New shared school enrolment zones will be created in Canberra's inner north to help schools cope with a surge in student numbers.
Families who live in the priority enrolment areas for Majura and North Ainslie primary schools will be able to apply for Ainslie Primary School when applications open on April 27.
The new shared zone would be a one-way optional arrangement, meaning people living in the Ainslie Primary School area would have to make an out-of-area application to enroll at Majura or North Ainslie Primary Schools.
An Education Directorate spokeswoman said families would still be guaranteed a place at their local school.
"This arrangement will support enrolments at Ainslie Primary School and support other inner north primary schools experiencing high levels of growth," the spokeswoman said.
A new shared zone will be created for Gungahlin and Dickson colleges which will include new suburbs Throsby and Kenny.
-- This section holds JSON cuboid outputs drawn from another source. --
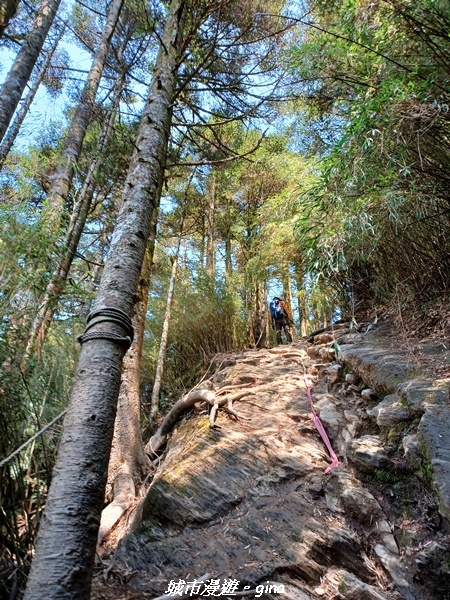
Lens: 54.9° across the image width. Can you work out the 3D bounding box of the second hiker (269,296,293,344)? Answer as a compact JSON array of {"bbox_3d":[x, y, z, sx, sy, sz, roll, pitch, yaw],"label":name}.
[{"bbox_3d":[1.819,0.672,14.200,0.640,1.670,0.550,-7,-30,13],"label":"second hiker"}]

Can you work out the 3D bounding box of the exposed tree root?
[{"bbox_3d":[-0.300,1.430,5.100,1.350,0.900,0.650,12,-31,-19],"label":"exposed tree root"}]

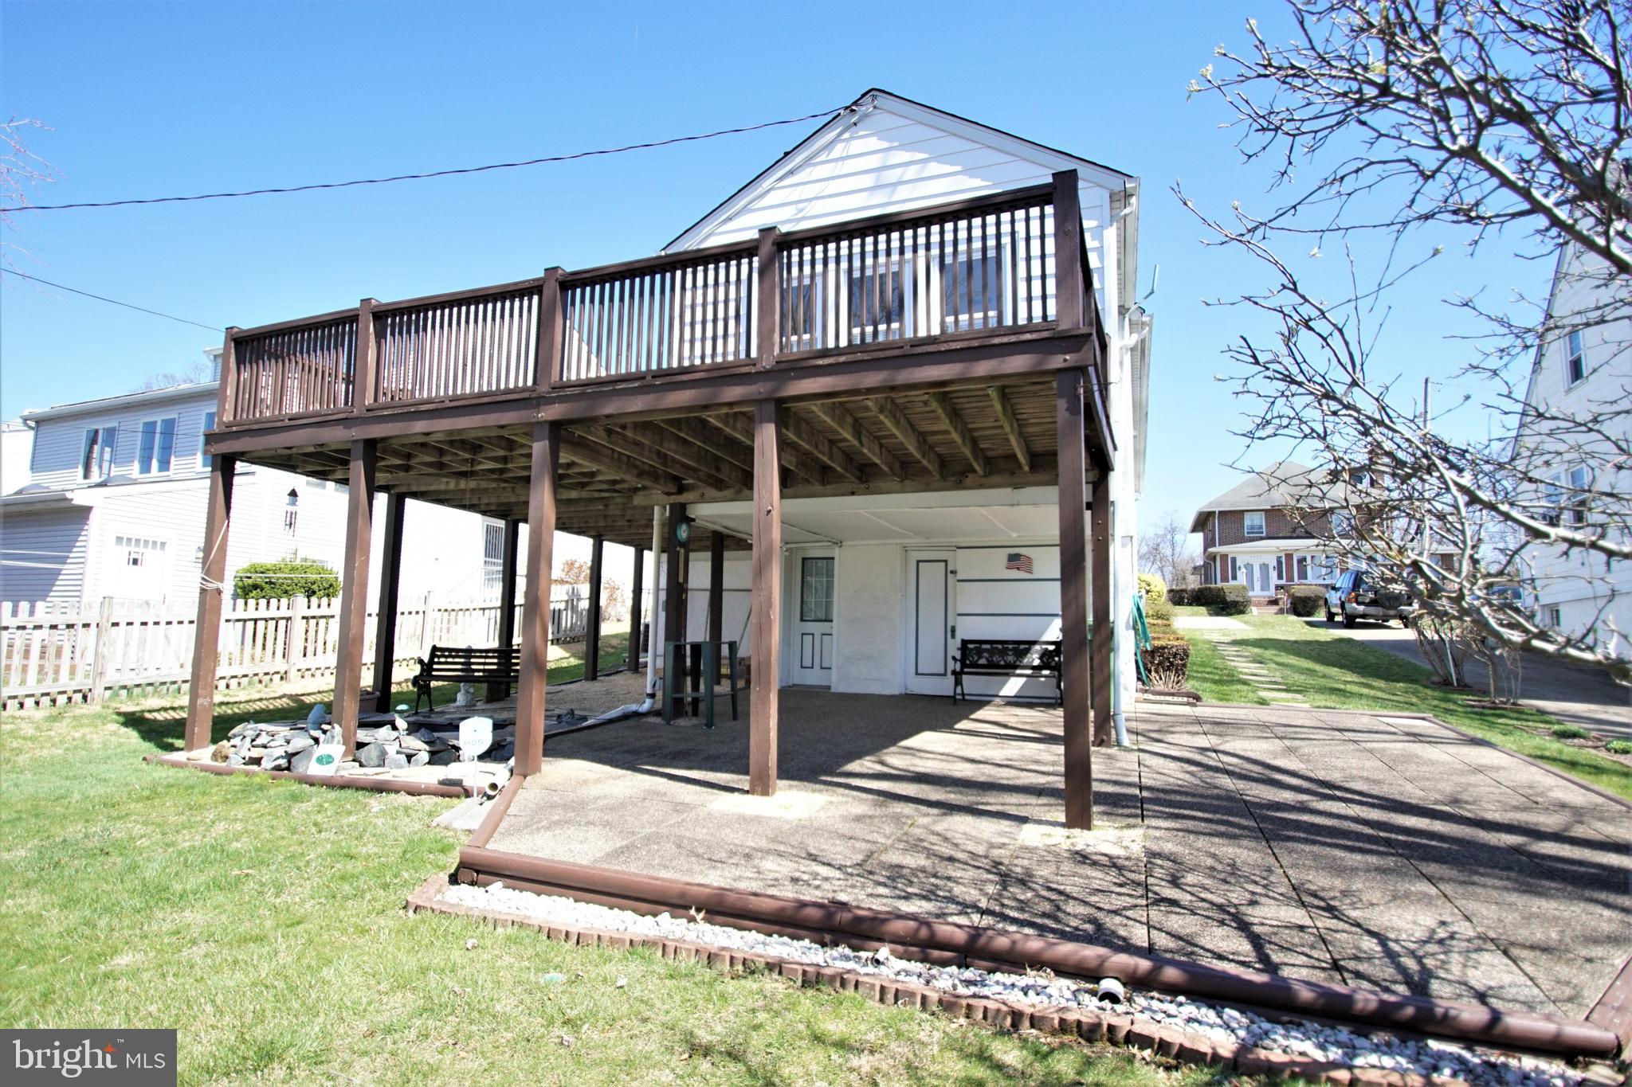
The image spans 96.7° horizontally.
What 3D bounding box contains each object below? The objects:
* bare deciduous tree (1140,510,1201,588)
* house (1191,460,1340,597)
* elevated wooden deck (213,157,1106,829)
[{"bbox_3d":[28.100,0.950,58.000,5.400,7.600,5.200,-1,-7,21],"label":"bare deciduous tree"},{"bbox_3d":[31.558,-0.521,47.640,11.892,10.220,12.600,-2,-7,23],"label":"house"},{"bbox_3d":[-0.746,0.182,8.762,7.751,3.768,7.636,-1,-7,21],"label":"elevated wooden deck"}]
While the offer may be enticing for parents who want a school that is en route to work, others have made a choice to live near a particular school.
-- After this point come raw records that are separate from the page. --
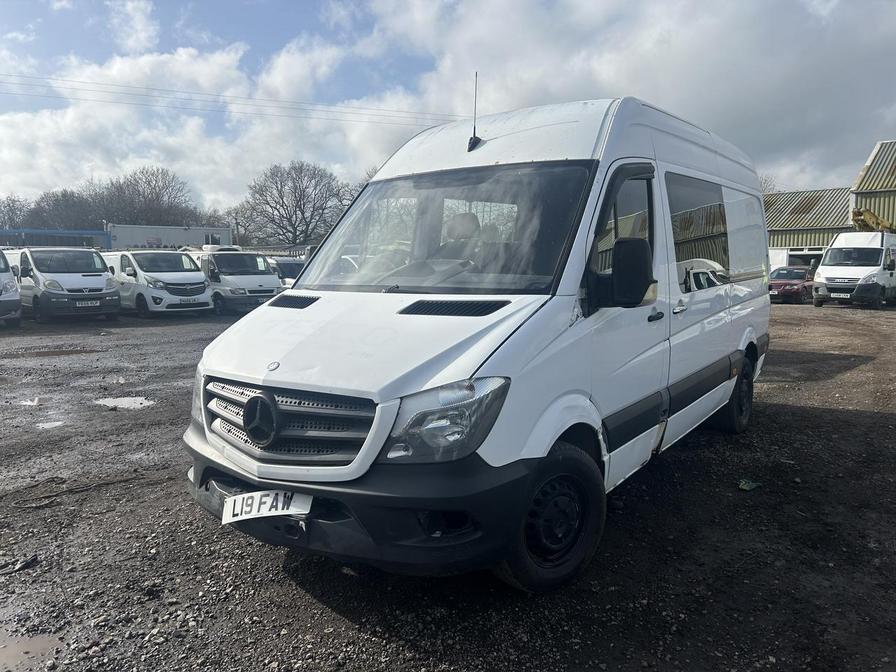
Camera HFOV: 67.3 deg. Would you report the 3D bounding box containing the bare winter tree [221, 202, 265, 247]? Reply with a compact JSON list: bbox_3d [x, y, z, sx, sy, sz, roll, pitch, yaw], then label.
[{"bbox_3d":[-15.672,-7.224,51.509,3.600,6.190,3.600,-2,7,-17],"label":"bare winter tree"}]

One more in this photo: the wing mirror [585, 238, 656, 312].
[{"bbox_3d":[0.858,-0.298,3.295,0.280,0.360,0.220,4,8,36],"label":"wing mirror"}]

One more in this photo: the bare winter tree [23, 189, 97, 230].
[{"bbox_3d":[-32.559,-8.448,56.396,6.300,7.680,6.000,-4,7,-30],"label":"bare winter tree"}]

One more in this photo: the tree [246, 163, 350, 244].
[{"bbox_3d":[-11.464,-8.711,51.346,8.600,9.150,8.200,-2,7,-12],"label":"tree"}]

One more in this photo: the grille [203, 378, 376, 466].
[{"bbox_3d":[-0.773,0.362,2.955,1.130,0.340,0.190,4,8,36],"label":"grille"}]

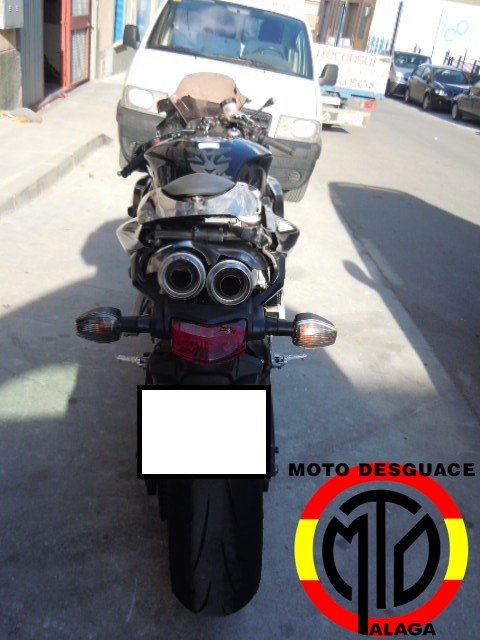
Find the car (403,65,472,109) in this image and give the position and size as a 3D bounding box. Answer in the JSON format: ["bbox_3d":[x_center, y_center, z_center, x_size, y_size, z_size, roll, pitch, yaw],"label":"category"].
[{"bbox_3d":[7.554,-8.622,20.678,1.760,1.450,4.200,6,26,-4],"label":"car"}]

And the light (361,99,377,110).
[{"bbox_3d":[2.247,-3.765,9.700,0.250,0.170,0.100,5,26,-7],"label":"light"}]

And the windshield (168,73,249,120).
[{"bbox_3d":[-0.125,-0.863,2.160,0.305,0.210,0.330,-1,26,-3],"label":"windshield"}]

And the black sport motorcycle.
[{"bbox_3d":[-0.085,-0.194,1.847,0.660,1.120,2.040,-1,25,-3],"label":"black sport motorcycle"}]

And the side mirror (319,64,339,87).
[{"bbox_3d":[0.783,-2.153,4.880,0.160,0.185,0.115,7,26,-2],"label":"side mirror"}]

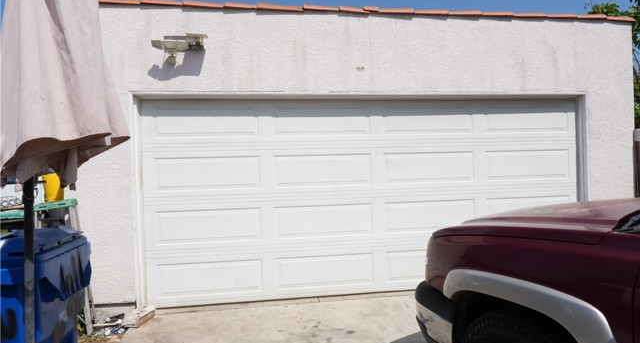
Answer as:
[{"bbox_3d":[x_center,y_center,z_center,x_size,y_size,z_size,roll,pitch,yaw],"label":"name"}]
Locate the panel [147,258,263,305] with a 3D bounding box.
[{"bbox_3d":[-1.107,1.093,4.340,1.061,0.363,0.050,-2,1,-9],"label":"panel"}]

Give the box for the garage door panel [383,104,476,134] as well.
[{"bbox_3d":[1.192,-0.578,4.677,1.038,0.333,0.050,-2,1,-9],"label":"garage door panel"}]

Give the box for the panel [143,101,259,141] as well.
[{"bbox_3d":[-1.176,-0.511,4.310,1.098,0.353,0.050,-2,1,-9],"label":"panel"}]

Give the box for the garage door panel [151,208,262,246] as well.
[{"bbox_3d":[-1.120,0.554,4.332,1.051,0.348,0.050,-2,1,-9],"label":"garage door panel"}]

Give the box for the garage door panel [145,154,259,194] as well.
[{"bbox_3d":[-1.133,0.021,4.325,1.051,0.348,0.050,-2,1,-9],"label":"garage door panel"}]

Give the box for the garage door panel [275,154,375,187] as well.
[{"bbox_3d":[0.035,-0.010,4.505,1.051,0.348,0.050,-2,1,-9],"label":"garage door panel"}]

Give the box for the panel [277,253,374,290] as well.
[{"bbox_3d":[0.065,1.055,4.519,1.038,0.333,0.050,-2,1,-9],"label":"panel"}]

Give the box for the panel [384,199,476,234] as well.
[{"bbox_3d":[1.216,0.493,4.692,1.051,0.348,0.050,-2,1,-9],"label":"panel"}]

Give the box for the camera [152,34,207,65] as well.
[{"bbox_3d":[-1.309,-1.136,4.018,0.500,0.280,0.250,-2,1,-9],"label":"camera"}]

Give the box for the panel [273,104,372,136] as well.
[{"bbox_3d":[0.022,-0.543,4.497,1.051,0.348,0.050,-2,1,-9],"label":"panel"}]

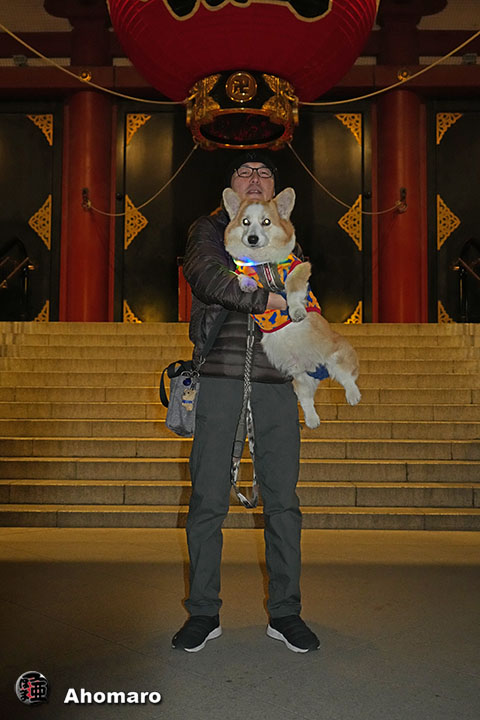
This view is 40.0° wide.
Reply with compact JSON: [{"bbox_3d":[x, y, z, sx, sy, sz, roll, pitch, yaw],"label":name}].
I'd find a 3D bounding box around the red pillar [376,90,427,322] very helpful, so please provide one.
[{"bbox_3d":[2.509,-2.174,10.286,0.700,3.928,0.700,0,-3,1],"label":"red pillar"}]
Brooke Anderson was keen to enrol her four-year-old son at North Ainslie Primary School because of the International Baccalaureate program, environmental ethos and safer streets.
"We literally looked at the school zone map and went ... we can't buy on that side of that road because we're going to North Ainslie," Ms Anderson said.
Urban infill is putting pressure on public schools across the inner north. In the December quarter of 2020, 21 apartment and townhouse projects were under construction, increasing the number of dwellings by 2500. A further 28 projects are in various stages of planning, representing 5000 extra dwellings.
North Ainslie Parents and Citizens Association president Maree Wright said the school was already at capacity, even with four transportable classrooms installed on the oval, and a permanent expansion or new school would likely be needed.
"I realise we're having a population boom right now. And ... there are schools on the other side of town that are almost empty," Ms Wright said.
"But I don't imagine in the next 50 years that that primary school enrolments in the inner north will drop very much."
Ms Anderson said building multi-storey schools could be the best way to boost school capacities.
"It's not always the most easy thing or the most attractive thing but it's the most cost-effective and space-saving thing to do and we're all infilling, which is great for the environment."
Modelling from the directorate suggests enrolments at North Ainslie will climb from 651 students this year to 742 in 2030.
Majura Primary School in Watson is expected to see enrolments surge from 710 this year to 918 in 2030, according to the upper enrolment forecast.
Ainslie School is expected to increase from 370 students to 399 in the same time period.